Fine fracture structures in the geothermal region of Hakone volcano, revealed by well-resolved earthquake hypocenters and focal mechanisms

Abstract

We investigated precise hypocentral distribution and the mechanisms of small earthquakes in the geothermal region of Hakone volcano, central Japan, where swarm activity has been frequently observed. Earthquake swarms were remarkably prevalent in 2001 and 2006, and were accompanied by crustal deformation. We first determined initial hypocenters, using station corrections and one-dimensional velocity structures as estimated by the joint hypocenter determination method. Then, we applied the double-difference method to relocate the initial hypocenters using the differential arrival time obtained by both manual picking and waveform cross-correlation analysis. Subsequently, we determined the focal mechanisms from the absolute P- and SH-wave amplitudes and P-wave polarities. From the relocated hypocenter distribution, we found that most swarm earthquakes are distributed on thin plane-like zones with width/length of 100 m to 1 km.

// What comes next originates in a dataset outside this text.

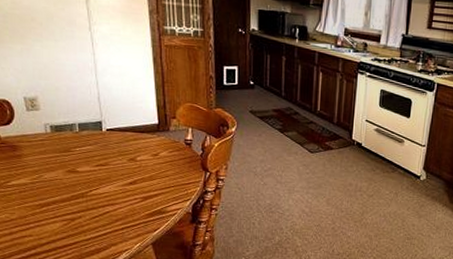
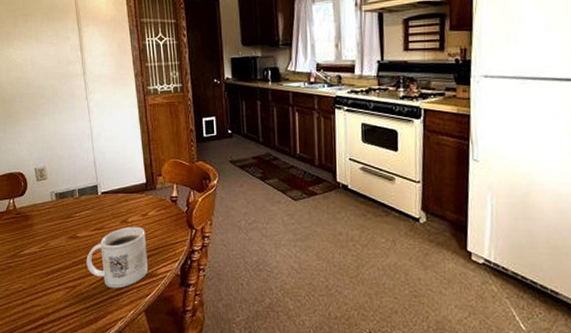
mug: none [87,165,158,223] -> present [86,226,149,289]

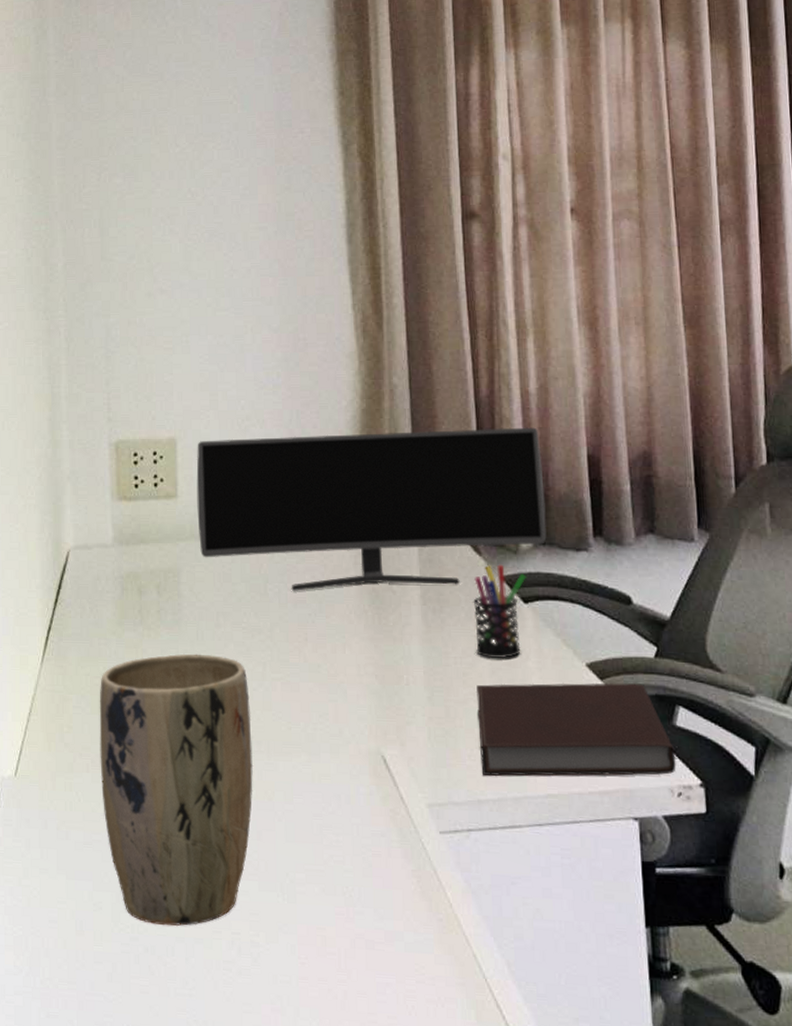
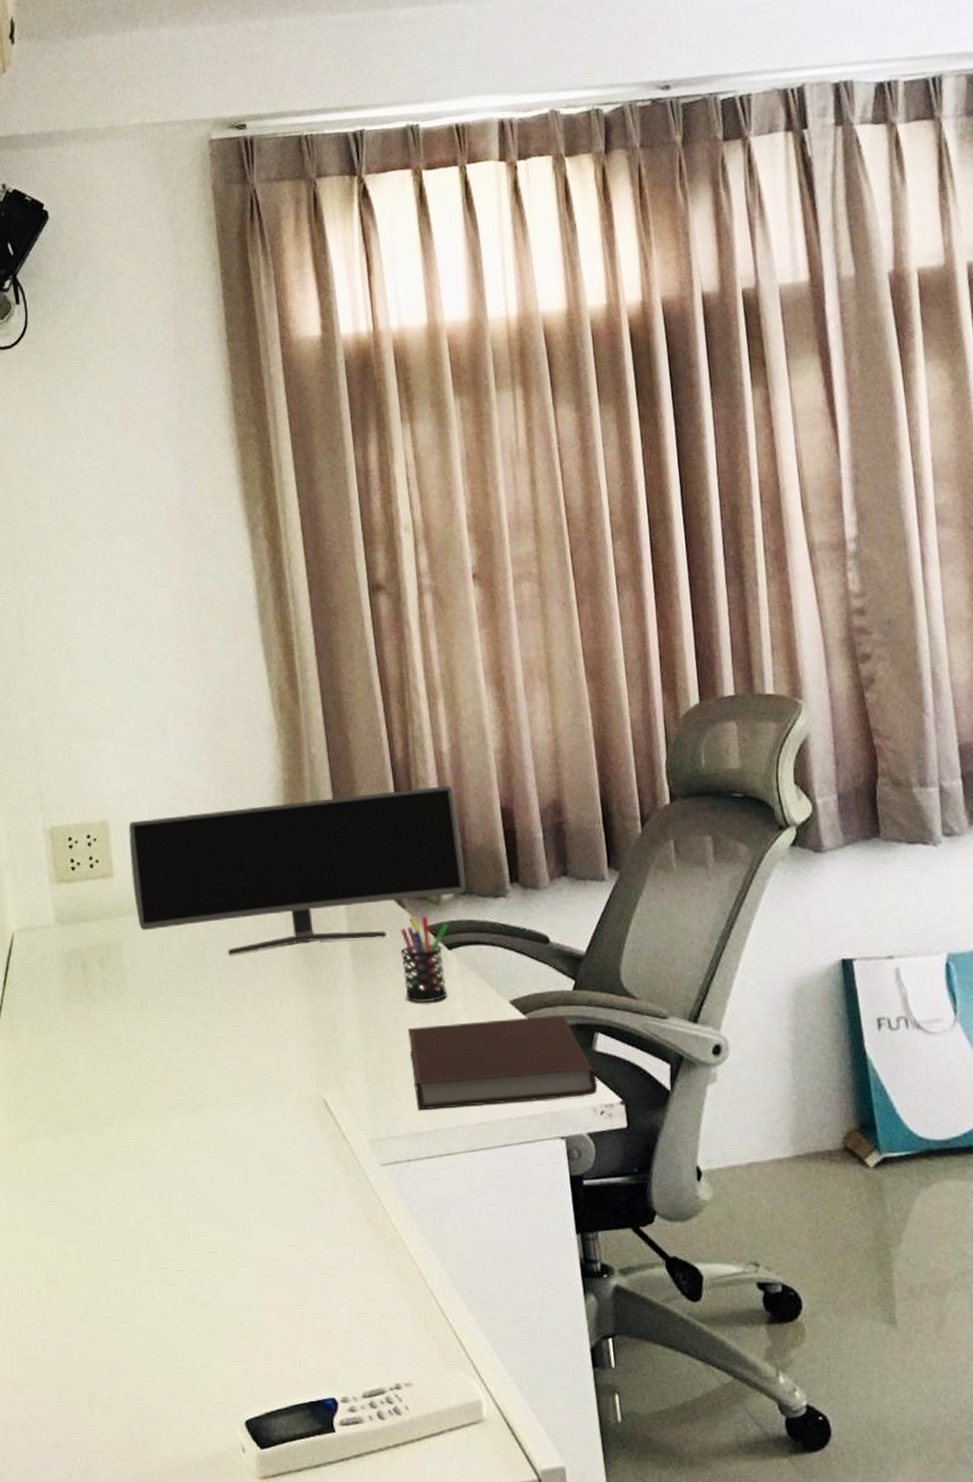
plant pot: present [99,653,254,926] -> none [53,1020,205,1270]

We found that these plane-like hypocentral distributions range from the E–W to N–S strikes and are consistent with one of the nodal planes of the focal mechanism. It is likely that most swarm earthquakes occurred on pre-existing fracture planes, shaping the plane-like hypocenter distributions. Previous studies suggested that a highly permeable fracture system has developed in the fault interaction area, and these highly permeable fractures affect the occurrence of swarm earthquakes and surface geothermal activity. Since Hakone volcano is located in the interaction area of the active Tanna and Hirayama faults, it is suggested that the fracture planes revealed by the relocated hypocenter distribution have been developed by the activity of the two faults. The fracture planes in the caldera might be channels for the hydrothermal water of hot springs in the caldera of Hakone volcano which are rich in sodium chloride and considered to be composed of fluid heated by a deep-seated magma. The strike of the fracture plane on which the swarm earthquakes of the 2001 activity occurred is inconsistent with the orientation of open crack models estimated from geodetic data. It is therefore possible that the hydrothermal fluid aseismically intruded the open cracks during the 2001 activity.